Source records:
------------------------
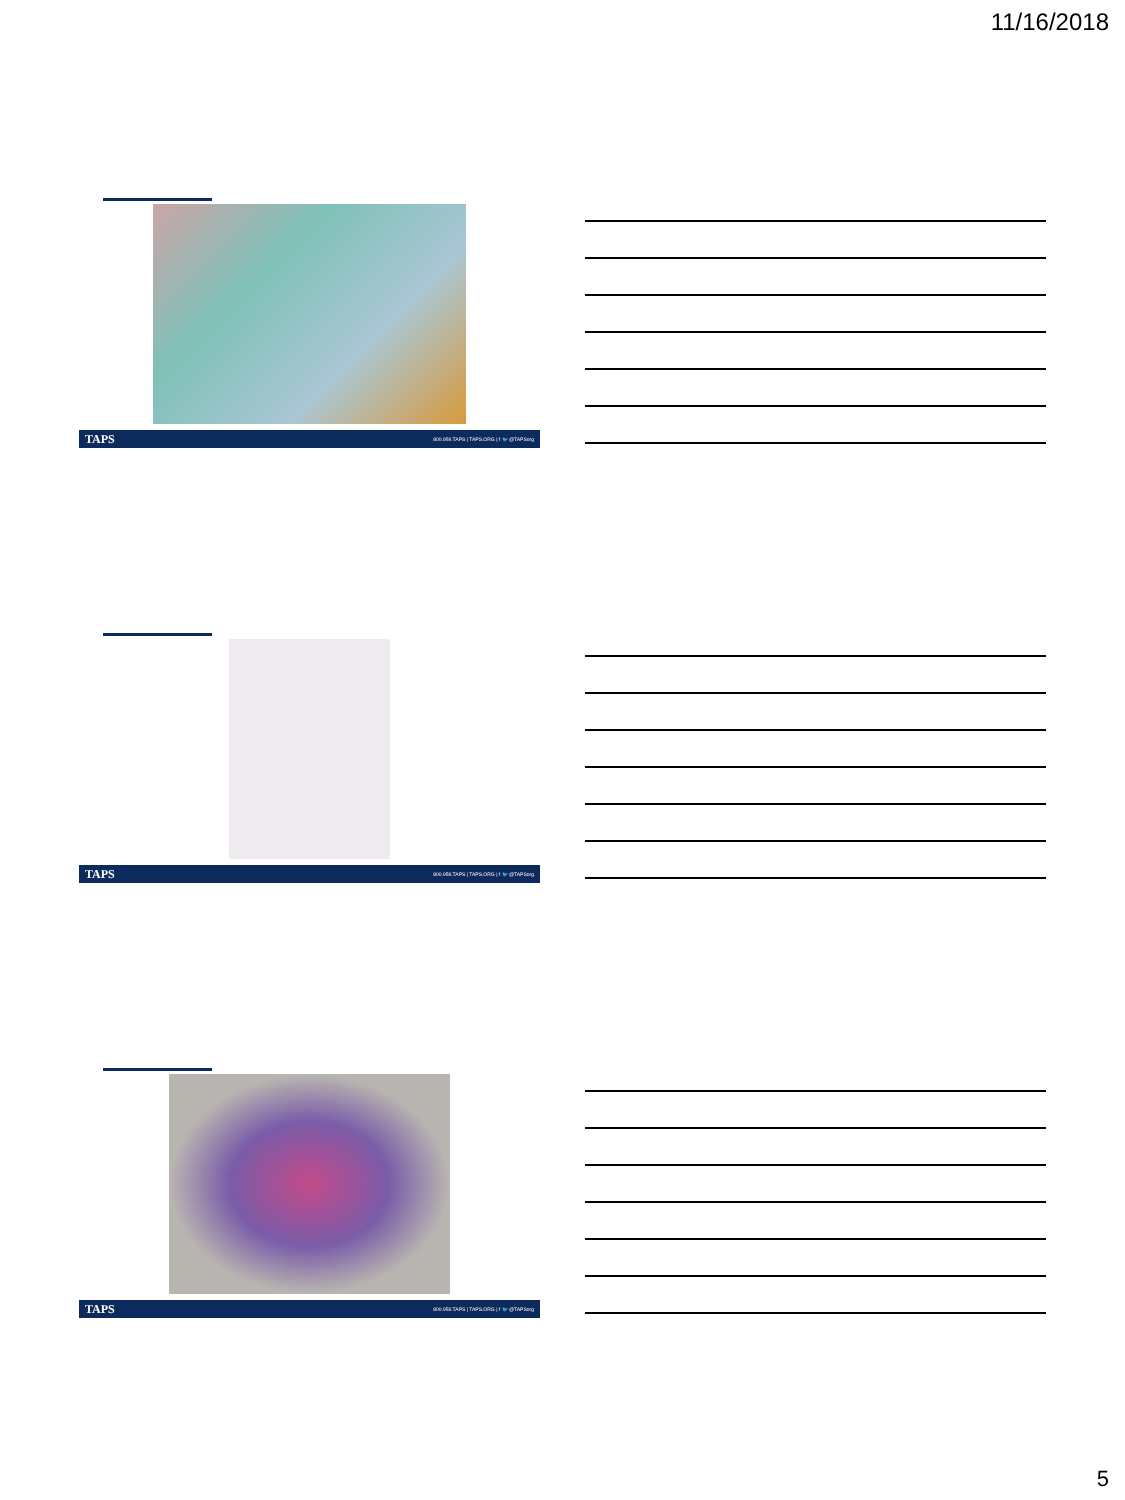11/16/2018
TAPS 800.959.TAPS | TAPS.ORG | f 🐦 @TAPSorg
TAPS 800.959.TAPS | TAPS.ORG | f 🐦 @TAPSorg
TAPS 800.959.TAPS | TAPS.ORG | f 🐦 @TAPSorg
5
------------------------
**What to do:** Reproduce these records exactly, but not the pictures.

**Answer to this task:**
11/16/2018
TAPS 800.959.TAPS | TAPS.ORG | f 🐦 @TAPSorg
TAPS 800.959.TAPS | TAPS.ORG | f 🐦 @TAPSorg
TAPS 800.959.TAPS | TAPS.ORG | f 🐦 @TAPSorg
5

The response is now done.